Douglass Hayden moved into Crystal Towers in the summer of 2008, just before the onset of the Great Recession. The wait at the time was six months. His mother and father, with whom he had been living, had recently passed away.

“I came here at the age of 55,” said Hayden, who now serves as president of the residents’ council. “It attracted me because it was for seniors starting at the age of 55 based on income. I had been working in restaurants and bartending. With the economy fluctuating I had the benefit of having a rent that adjusted to my income. Employment at that time was, how shall we say it, somewhat inconsistent.”

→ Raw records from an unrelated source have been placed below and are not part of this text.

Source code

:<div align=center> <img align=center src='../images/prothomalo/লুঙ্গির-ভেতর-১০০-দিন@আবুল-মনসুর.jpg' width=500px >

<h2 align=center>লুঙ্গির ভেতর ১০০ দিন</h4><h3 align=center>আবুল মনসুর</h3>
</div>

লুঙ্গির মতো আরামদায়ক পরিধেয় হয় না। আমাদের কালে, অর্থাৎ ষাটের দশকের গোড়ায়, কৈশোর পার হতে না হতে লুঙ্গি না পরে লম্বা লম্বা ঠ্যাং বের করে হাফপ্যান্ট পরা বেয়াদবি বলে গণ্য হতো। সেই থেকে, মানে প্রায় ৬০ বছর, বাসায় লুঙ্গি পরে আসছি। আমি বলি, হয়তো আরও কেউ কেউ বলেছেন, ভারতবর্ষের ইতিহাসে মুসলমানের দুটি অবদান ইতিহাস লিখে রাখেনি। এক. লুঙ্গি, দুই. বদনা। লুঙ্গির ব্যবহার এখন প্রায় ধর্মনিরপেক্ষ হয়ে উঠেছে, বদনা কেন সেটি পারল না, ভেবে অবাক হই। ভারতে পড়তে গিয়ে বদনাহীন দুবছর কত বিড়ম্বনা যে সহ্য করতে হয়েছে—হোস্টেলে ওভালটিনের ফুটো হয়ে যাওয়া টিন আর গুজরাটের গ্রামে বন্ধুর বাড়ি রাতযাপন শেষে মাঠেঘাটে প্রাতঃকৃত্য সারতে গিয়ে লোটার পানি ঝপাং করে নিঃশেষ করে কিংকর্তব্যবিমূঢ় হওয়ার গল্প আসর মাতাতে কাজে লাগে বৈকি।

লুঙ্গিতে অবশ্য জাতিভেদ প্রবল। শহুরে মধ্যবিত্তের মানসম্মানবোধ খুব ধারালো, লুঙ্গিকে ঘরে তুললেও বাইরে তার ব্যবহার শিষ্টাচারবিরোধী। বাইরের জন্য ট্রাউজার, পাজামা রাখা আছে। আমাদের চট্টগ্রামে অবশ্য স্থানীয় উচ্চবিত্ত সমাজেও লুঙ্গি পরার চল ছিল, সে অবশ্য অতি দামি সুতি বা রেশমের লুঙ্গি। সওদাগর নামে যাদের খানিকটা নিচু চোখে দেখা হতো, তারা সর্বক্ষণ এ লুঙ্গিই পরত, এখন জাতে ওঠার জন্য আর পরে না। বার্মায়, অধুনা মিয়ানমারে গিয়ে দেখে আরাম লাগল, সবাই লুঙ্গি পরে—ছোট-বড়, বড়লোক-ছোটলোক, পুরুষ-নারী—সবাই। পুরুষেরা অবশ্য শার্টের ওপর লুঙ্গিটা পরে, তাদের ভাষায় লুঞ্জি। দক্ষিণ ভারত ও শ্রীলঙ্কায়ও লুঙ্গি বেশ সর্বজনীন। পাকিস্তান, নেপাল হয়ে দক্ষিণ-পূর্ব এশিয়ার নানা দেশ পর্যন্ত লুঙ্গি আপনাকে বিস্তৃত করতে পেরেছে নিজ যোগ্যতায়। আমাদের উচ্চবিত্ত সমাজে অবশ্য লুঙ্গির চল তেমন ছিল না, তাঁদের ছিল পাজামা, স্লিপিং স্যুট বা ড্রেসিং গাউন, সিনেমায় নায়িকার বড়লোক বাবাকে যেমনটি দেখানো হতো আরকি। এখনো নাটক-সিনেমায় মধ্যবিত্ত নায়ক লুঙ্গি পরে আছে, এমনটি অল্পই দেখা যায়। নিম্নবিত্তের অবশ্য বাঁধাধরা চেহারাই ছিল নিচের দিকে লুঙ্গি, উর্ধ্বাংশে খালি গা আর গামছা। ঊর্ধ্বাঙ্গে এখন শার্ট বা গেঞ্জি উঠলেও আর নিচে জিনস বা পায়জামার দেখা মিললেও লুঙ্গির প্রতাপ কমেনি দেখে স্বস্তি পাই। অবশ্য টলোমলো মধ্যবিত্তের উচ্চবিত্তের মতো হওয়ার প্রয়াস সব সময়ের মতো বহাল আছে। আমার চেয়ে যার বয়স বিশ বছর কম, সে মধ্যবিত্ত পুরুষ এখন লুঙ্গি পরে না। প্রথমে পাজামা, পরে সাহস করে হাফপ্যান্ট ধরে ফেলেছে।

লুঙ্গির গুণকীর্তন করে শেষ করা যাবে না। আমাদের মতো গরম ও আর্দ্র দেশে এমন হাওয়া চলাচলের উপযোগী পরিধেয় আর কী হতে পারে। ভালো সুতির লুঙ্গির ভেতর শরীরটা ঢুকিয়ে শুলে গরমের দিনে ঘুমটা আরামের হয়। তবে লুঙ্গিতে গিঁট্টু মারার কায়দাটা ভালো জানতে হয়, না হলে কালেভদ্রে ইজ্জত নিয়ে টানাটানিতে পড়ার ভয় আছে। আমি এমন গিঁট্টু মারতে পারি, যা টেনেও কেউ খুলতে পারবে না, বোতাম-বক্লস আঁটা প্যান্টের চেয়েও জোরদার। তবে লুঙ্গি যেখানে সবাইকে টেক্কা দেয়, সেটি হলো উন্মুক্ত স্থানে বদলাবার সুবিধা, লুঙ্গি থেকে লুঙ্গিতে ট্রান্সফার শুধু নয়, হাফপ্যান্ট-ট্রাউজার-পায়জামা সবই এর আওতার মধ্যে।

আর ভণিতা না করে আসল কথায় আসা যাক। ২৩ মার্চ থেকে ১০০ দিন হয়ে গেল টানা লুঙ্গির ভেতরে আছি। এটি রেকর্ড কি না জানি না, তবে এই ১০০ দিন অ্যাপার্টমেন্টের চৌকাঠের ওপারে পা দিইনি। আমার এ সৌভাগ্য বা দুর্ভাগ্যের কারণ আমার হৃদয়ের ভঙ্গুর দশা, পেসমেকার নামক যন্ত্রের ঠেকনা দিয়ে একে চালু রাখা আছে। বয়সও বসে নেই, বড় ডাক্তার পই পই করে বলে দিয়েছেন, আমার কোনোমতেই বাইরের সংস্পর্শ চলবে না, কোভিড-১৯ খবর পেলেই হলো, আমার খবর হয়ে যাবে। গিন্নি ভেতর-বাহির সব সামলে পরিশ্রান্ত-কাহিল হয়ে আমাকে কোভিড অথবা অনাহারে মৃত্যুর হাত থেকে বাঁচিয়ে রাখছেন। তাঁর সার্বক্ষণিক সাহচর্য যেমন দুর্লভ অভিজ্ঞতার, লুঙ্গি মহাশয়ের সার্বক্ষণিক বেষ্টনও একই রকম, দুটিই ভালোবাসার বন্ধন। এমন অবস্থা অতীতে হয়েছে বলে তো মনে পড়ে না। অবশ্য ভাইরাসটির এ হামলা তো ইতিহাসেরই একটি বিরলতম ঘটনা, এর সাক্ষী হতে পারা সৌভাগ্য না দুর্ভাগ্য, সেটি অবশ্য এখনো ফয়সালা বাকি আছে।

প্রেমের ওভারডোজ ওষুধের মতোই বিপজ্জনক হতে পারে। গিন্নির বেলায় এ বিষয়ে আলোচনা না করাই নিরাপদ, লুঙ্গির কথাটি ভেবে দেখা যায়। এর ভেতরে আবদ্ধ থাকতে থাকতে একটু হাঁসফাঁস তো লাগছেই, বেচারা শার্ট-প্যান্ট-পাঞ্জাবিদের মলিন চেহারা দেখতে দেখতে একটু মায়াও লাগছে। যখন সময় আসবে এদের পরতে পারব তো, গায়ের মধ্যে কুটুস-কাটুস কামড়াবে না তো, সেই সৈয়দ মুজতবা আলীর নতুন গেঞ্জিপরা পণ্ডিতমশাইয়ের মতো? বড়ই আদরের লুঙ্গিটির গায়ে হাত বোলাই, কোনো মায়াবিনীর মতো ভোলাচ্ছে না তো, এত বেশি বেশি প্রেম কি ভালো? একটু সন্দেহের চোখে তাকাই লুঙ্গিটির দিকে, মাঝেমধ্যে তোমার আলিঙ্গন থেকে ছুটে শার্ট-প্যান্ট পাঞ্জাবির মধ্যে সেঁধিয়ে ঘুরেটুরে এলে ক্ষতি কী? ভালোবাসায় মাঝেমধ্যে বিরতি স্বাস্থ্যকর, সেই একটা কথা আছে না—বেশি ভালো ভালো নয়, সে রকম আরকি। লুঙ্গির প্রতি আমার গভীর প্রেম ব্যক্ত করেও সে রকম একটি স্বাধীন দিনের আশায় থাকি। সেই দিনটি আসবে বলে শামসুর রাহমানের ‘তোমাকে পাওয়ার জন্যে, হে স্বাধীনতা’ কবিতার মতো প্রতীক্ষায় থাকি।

Now 62, he works part-time for a janitorial service cleaning Hanesbrands offices. Preparing for second shift on a recent Friday, he wore a green shirt emblazoned with a corporate logo, tucked into neatly pressed khaki pants with an ID card clipped to his belt. His close-cropped hair was flecked with gray.

With about 200 residents, he said the atmosphere at Crystal Towers reminds him of college.

“There’s a certain amount of noise,” Hayden said. “But once you go in your apartment, you have your freedom. If you open your door and let the undesirable element in, that’s on you. Most people are very respectful.”

Getting into public housing will allow him to retire this year, Hayden said. Without it, he would probably need to work until he was 67 or 70. He’s looking forward to performing volunteer work with Goodwill and downtown-area shelters. He still plans to work — at the ballpark and as an usher at the Stevens Center — but it will be on a seasonal basis and he’ll be setting his own schedule.

Hayden is aware of widespread negative perceptions of public housing, and he said he sees a certain amount of hypocrisy in the notion that government assistance promotes dependency.

“What we’re going through in America with the so-called politicians that’s looking at less government, I guess it comes from Reagan,” he said. “Everybody is supposed to pull themselves up by their bootstraps. Everybody don’t have boots.

“With Obamacare, the whole idea started out to make sure everybody’s covered,” he continued. “I work 20 hours a week. Then you put in a subsidy, but you have to be working 40 hours a week to qualify for it. The state’s saying I can’t have Medicaid, but I’ve been paying into it for 40 years. The state says they don’t want to expand it because they don’t want the federal dollars and they might have to pay more down the line. That’s hypocrisy.”

There might be some merit to incentivizing a young person to pursue more education and better employment so they can eventually move to self-sufficiency. But that’s not for him, Hayden said.

“When you look at America today — economically, socially, et cetera — most of the people in this situation, even like myself, have worked in the minimum-wage bracket,” Hayden said. “As you get older, why at the age of 62 would I want to go back to school and retrain? Why would I want to own a home as a single person? I have no children. All the so-called American Dream — that’s not my concern. I’m comfortable, and everyone needs to find that for themselves.”